▸ **Selected text**:
((

IRCA and the Evolution of the ‘Nonimmigrant’

By Rob Sanchez
Published in The Social Contract
Volume 22, Number 1 (Fall 2011)
Issue theme: "America transformed"
https://www.thesocialcontract.com/artman2/publish/tsc_22_1/tsc_22_1_sanchez.shtml




Using foreign immigrants for cheap labor has a long history in the United States. It’s useful to look at the history of immigrant labor importation in order to understand how we ended up with visa programs such as H-1B.

In the year 1932 the concept of the “nonimmigrant” was formalized into law. Aliens who were to come into the U.S. for the purpose of performing temporary labor were classified as “nonimmigrants” because they were admitted into the U.S. for a specified period of time. Timelines were set for their departure from the U.S. that were often enforced by requiring employers to post bonds that were redeemable when the alien departed from the U.S.

The Bracero program of 1942-1964 was the first major guest worker farm program in the United States. It permitted Mexicans to take temporary work in the U.S. agricultural industry. While the Bracero program succeeded in expanding the farm labor supply, it was very unpopular because it resulted in depressed wages in the Southwest. Organized labor groups who viewed the Bracero program as destructive to the American workforce managed to stop the program in 1964.

Running in parallel with the Bracero program, the H visa guest worker program was created in 1952. It hummed along without any major changes or controversy for 13 years. For the most part this labor importation program received scant attention because it was used mostly to import sheepherders and goatherders who worked in squalid conditions on western ranches.

Abolishing the Bracero program didn’t mean the end of nonimmigrant labor. One year later the landmark 1965 immigration act marked the beginning of the H-2 program, which was written into law in order to placate farmers that claimed they couldn’t find enough American workers to tend to their farms. H-2 marked an escalation in guest worker visas because it allowed employers to hire foreign workers for both agricultural and non-agricultural jobs in locations that were deemed to have a shortage of domestic workers. The H-2 laws stipulated that all foreign sheepherders from the 1952 law be governed by the new H-2 program.

))

▸ **Stored data**:
((

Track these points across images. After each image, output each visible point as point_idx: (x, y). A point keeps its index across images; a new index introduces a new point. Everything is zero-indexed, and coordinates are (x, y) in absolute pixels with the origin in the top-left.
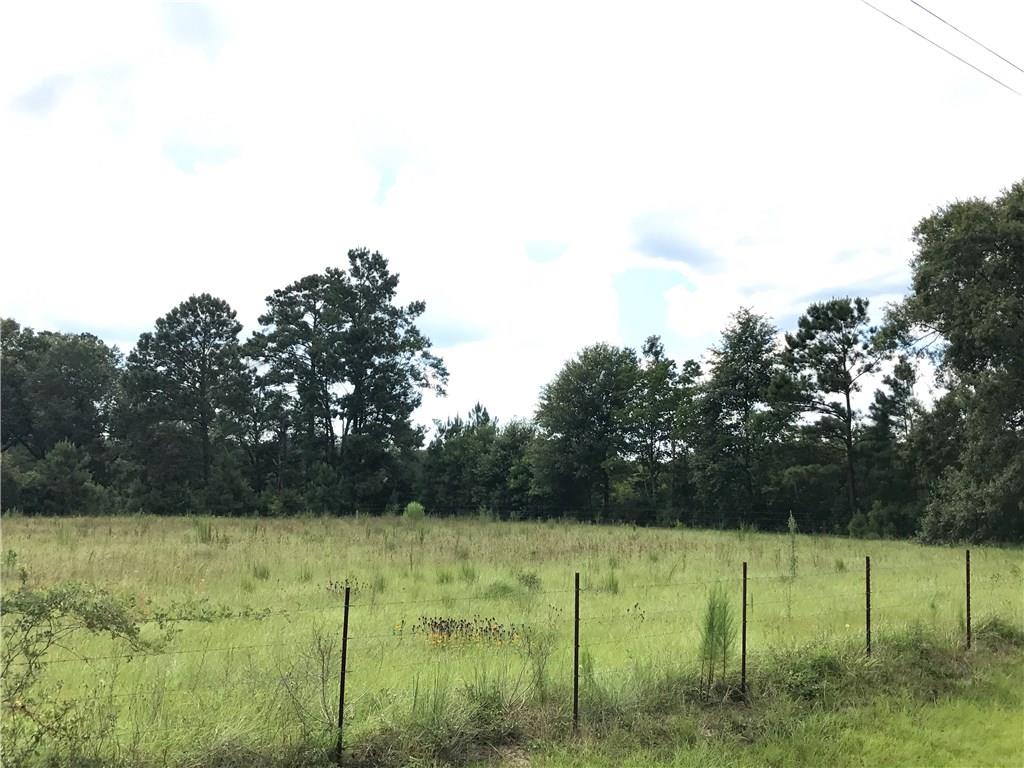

))

▸ **Activity**: Pick up the article on the history of U.S. guest worker visas, which appears above the listing, and continue it from its final sentence.

▸ **The answer**:
By 1986, the H-2 program was criticized as having similar problems as the Bracero program — it depressed wages and American citizens were losing jobs as they were replaced by nonimmigrant aliens that came into the U.S. legally with H-2 visas. The Immigration Reform and Control Act of 1986 (IRCA) was enacted to solve all the problems caused by the Bracero program and the H-2 visa.

IRCA contained two major sections that dealt with the supply of foreign labor:

1. A general amnesty for illegal aliens that have been in the U.S. for a specified period of time.

2. An escalation of the H-2 visa program to cover a wider variety of job categories.

IRCA set up two classifications of amnesty in order to allow illegal aliens to stay in the U.S. One was called Legal Temporary Resident (LTR), for agricultural workers who claimed they had applied for adjustment of status within a 24-month period starting in December 1987. The other was called Special Agricultural Worker (SAW), which granted aliens amnesty if they could prove they performed agricultural work for 90 days during a one year period before May 1986.

Farmers and ranchers weren’t happy that IRCA would give amnesty to their large pool of illegal alien laborers. They argued that if illegal aliens were given amnesty, then agribusiness wouldn’t be able to find enough workers that would do stoop labor for paltry salaries. The theory was that once illegal aliens were given a path to citizenship, they would start demanding fair salaries and living conditions that were on par with those of the average American citizen. As a compromise to the farmers, new guest worker programs were created by splitting the H-2 visa into two new categories: H-2A for agricultural laborers and H-2B for non-agricultural. Agri-businesses were assured that these programs would provide a means for them to continue to exploit plentiful labor supplies from third world nations.

Congress sweetened the pot for farmers by allowing additional agricultural workers to replenish the labor supply vacated by aliens who are granted amnesty. Additional aliens were allowed entry to the United States as temporary residents between 1990 and 1993. All farmers had to do to hire the aliens was to prove there was a shortage of farm workers — which has never been difficult if the wages and working conditions are so substandard that Americans would prefer other jobs.

Unlike the Bracero program and for the most part the H visa, which used workers almost exclusively from Mexico, the H-2A program expanded the list of countries the aliens could come from. Currently there are over 50 different countries on the list, including Brazil, Chile, Croatia, Fiji, Poland, Romania, Samoa, Serbia, Turkey, and Tuvalu. Significantly, the H-2A/B visa programs marked the beginning of the internationalization of the guest worker labor supply and the broadening of the types of jobs that aliens could be employed for.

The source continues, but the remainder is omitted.